What is required →
The entries should be given again so that each one matches the original exactly.

Exercise materials →
-- Opening Marker --

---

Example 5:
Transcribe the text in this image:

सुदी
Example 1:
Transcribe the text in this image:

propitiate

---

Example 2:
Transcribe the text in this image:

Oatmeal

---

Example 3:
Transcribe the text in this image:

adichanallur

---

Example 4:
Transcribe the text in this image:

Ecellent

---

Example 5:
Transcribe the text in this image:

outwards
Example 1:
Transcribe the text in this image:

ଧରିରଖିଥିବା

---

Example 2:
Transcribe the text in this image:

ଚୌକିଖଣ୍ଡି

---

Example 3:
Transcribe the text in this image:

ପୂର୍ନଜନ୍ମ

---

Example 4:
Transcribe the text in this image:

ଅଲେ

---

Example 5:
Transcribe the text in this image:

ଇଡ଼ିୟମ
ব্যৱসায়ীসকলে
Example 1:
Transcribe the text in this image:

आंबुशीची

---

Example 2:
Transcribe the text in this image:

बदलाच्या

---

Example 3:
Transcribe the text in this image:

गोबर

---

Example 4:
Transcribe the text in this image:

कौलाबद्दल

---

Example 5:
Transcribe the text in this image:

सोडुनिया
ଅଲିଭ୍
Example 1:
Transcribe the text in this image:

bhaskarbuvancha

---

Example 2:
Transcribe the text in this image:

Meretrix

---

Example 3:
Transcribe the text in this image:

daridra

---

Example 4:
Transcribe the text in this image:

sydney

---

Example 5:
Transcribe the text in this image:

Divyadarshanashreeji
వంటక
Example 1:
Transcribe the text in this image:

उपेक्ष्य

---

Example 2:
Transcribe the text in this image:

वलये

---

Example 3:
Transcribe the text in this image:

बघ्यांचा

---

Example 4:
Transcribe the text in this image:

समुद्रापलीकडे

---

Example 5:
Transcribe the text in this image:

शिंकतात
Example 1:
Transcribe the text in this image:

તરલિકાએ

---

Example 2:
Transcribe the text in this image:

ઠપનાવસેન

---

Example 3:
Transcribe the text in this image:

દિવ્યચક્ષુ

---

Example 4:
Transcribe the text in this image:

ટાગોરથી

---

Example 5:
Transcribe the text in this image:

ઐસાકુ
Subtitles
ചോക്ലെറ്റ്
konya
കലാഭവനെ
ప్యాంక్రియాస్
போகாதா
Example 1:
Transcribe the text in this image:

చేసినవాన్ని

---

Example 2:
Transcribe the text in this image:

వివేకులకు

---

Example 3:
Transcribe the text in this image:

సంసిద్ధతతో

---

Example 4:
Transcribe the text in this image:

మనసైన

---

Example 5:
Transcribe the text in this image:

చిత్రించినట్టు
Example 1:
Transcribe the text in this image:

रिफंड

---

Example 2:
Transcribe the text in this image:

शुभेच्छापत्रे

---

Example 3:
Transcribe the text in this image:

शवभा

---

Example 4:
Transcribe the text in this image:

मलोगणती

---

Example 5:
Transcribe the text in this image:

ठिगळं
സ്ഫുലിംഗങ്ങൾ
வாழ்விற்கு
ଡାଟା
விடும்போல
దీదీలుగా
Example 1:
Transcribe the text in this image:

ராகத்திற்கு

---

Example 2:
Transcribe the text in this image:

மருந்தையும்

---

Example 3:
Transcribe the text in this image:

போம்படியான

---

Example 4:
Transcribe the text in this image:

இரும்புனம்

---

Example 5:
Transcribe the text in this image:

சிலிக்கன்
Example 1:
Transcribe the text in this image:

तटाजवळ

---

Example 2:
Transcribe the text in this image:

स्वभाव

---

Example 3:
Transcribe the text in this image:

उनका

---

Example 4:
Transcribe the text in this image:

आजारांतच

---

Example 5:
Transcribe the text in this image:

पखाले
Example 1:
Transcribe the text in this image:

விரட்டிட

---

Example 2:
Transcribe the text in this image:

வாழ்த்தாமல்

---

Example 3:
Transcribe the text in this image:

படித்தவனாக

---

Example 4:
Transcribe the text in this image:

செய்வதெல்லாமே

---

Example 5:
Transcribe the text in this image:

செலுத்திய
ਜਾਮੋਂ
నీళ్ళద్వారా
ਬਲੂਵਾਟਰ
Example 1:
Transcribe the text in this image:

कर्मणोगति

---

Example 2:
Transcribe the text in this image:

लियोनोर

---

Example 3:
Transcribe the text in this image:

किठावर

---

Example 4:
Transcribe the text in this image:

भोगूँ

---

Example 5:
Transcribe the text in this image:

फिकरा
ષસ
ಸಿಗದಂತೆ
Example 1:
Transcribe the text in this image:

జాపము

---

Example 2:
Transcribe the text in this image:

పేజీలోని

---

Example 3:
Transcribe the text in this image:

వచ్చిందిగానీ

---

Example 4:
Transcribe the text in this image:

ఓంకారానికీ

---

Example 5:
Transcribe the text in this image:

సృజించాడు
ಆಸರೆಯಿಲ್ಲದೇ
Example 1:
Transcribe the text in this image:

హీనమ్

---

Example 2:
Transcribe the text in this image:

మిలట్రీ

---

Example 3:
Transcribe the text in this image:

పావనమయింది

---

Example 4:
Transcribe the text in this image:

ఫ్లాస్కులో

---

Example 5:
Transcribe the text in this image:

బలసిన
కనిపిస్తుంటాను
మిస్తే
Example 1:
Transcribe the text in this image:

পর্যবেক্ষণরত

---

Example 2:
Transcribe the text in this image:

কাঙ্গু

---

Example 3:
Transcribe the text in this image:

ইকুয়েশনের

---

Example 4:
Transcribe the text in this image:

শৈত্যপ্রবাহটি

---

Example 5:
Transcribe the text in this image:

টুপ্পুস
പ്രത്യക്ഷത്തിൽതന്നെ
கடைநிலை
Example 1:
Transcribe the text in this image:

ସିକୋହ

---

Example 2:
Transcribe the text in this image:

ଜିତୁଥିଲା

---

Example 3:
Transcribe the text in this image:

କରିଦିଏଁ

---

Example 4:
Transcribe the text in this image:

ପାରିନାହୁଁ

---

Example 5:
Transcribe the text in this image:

-- Closing Marker --

Answer to this task →
---

Example 5:
Transcribe the text in this image:

सुदी
Example 1:
Transcribe the text in this image:

propitiate

---

Example 2:
Transcribe the text in this image:

Oatmeal

---

Example 3:
Transcribe the text in this image:

adichanallur

---

Example 4:
Transcribe the text in this image:

Ecellent

---

Example 5:
Transcribe the text in this image:

outwards
Example 1:
Transcribe the text in this image:

ଧରିରଖିଥିବା

---

Example 2:
Transcribe the text in this image:

ଚୌକିଖଣ୍ଡି

---

Example 3:
Transcribe the text in this image:

ପୂର୍ନଜନ୍ମ

---

Example 4:
Transcribe the text in this image:

ଅଲେ

---

Example 5:
Transcribe the text in this image:

ଇଡ଼ିୟମ
ব্যৱসায়ীসকলে
Example 1:
Transcribe the text in this image:

आंबुशीची

---

Example 2:
Transcribe the text in this image:

बदलाच्या

---

Example 3:
Transcribe the text in this image:

गोबर

---

Example 4:
Transcribe the text in this image:

कौलाबद्दल

---

Example 5:
Transcribe the text in this image:

सोडुनिया
ଅଲିଭ୍
Example 1:
Transcribe the text in this image:

bhaskarbuvancha

---

Example 2:
Transcribe the text in this image:

Meretrix

---

Example 3:
Transcribe the text in this image:

daridra

---

Example 4:
Transcribe the text in this image:

sydney

---

Example 5:
Transcribe the text in this image:

Divyadarshanashreeji
వంటక
Example 1:
Transcribe the text in this image:

उपेक्ष्य

---

Example 2:
Transcribe the text in this image:

वलये

---

Example 3:
Transcribe the text in this image:

बघ्यांचा

---

Example 4:
Transcribe the text in this image:

समुद्रापलीकडे

---

Example 5:
Transcribe the text in this image:

शिंकतात
Example 1:
Transcribe the text in this image:

તરલિકાએ

---

Example 2:
Transcribe the text in this image:

ઠપનાવસેન

---

Example 3:
Transcribe the text in this image:

દિવ્યચક્ષુ

---

Example 4:
Transcribe the text in this image:

ટાગોરથી

---

Example 5:
Transcribe the text in this image:

ઐસાકુ
Subtitles
ചോക്ലെറ്റ്
konya
കലാഭവനെ
ప్యాంక్రియాస్
போகாதா
Example 1:
Transcribe the text in this image:

చేసినవాన్ని

---

Example 2:
Transcribe the text in this image:

వివేకులకు

---

Example 3:
Transcribe the text in this image:

సంసిద్ధతతో

---

Example 4:
Transcribe the text in this image:

మనసైన

---

Example 5:
Transcribe the text in this image:

చిత్రించినట్టు
Example 1:
Transcribe the text in this image:

रिफंड

---

Example 2:
Transcribe the text in this image:

शुभेच्छापत्रे

---

Example 3:
Transcribe the text in this image:

शवभा

---

Example 4:
Transcribe the text in this image:

मलोगणती

---

Example 5:
Transcribe the text in this image:

ठिगळं
സ്ഫുലിംഗങ്ങൾ
வாழ்விற்கு
ଡାଟା
விடும்போல
దీదీలుగా
Example 1:
Transcribe the text in this image:

ராகத்திற்கு

---

Example 2:
Transcribe the text in this image:

மருந்தையும்

---

Example 3:
Transcribe the text in this image:

போம்படியான

---

Example 4:
Transcribe the text in this image:

இரும்புனம்

---

Example 5:
Transcribe the text in this image:

சிலிக்கன்
Example 1:
Transcribe the text in this image:

तटाजवळ

---

Example 2:
Transcribe the text in this image:

स्वभाव

---

Example 3:
Transcribe the text in this image:

उनका

---

Example 4:
Transcribe the text in this image:

आजारांतच

---

Example 5:
Transcribe the text in this image:

पखाले
Example 1:
Transcribe the text in this image:

விரட்டிட

---

Example 2:
Transcribe the text in this image:

வாழ்த்தாமல்

---

Example 3:
Transcribe the text in this image:

படித்தவனாக

---

Example 4:
Transcribe the text in this image:

செய்வதெல்லாமே

---

Example 5:
Transcribe the text in this image:

செலுத்திய
ਜਾਮੋਂ
నీళ్ళద్వారా
ਬਲੂਵਾਟਰ
Example 1:
Transcribe the text in this image:

कर्मणोगति

---

Example 2:
Transcribe the text in this image:

लियोनोर

---

Example 3:
Transcribe the text in this image:

किठावर

---

Example 4:
Transcribe the text in this image:

भोगूँ

---

Example 5:
Transcribe the text in this image:

फिकरा
ષસ
ಸಿಗದಂತೆ
Example 1:
Transcribe the text in this image:

జాపము

---

Example 2:
Transcribe the text in this image:

పేజీలోని

---

Example 3:
Transcribe the text in this image:

వచ్చిందిగానీ

---

Example 4:
Transcribe the text in this image:

ఓంకారానికీ

---

Example 5:
Transcribe the text in this image:

సృజించాడు
ಆಸರೆಯಿಲ್ಲದೇ
Example 1:
Transcribe the text in this image:

హీనమ్

---

Example 2:
Transcribe the text in this image:

మిలట్రీ

---

Example 3:
Transcribe the text in this image:

పావనమయింది

---

Example 4:
Transcribe the text in this image:

ఫ్లాస్కులో

---

Example 5:
Transcribe the text in this image:

బలసిన
కనిపిస్తుంటాను
మిస్తే
Example 1:
Transcribe the text in this image:

পর্যবেক্ষণরত

---

Example 2:
Transcribe the text in this image:

কাঙ্গু

---

Example 3:
Transcribe the text in this image:

ইকুয়েশনের

---

Example 4:
Transcribe the text in this image:

শৈত্যপ্রবাহটি

---

Example 5:
Transcribe the text in this image:

টুপ্পুস
പ്രത്യക്ഷത്തിൽതന്നെ
கடைநிலை
Example 1:
Transcribe the text in this image:

ସିକୋହ

---

Example 2:
Transcribe the text in this image:

ଜିତୁଥିଲା

---

Example 3:
Transcribe the text in this image:

କରିଦିଏଁ

---

Example 4:
Transcribe the text in this image:

ପାରିନାହୁଁ

---

Example 5:
Transcribe the text in this image:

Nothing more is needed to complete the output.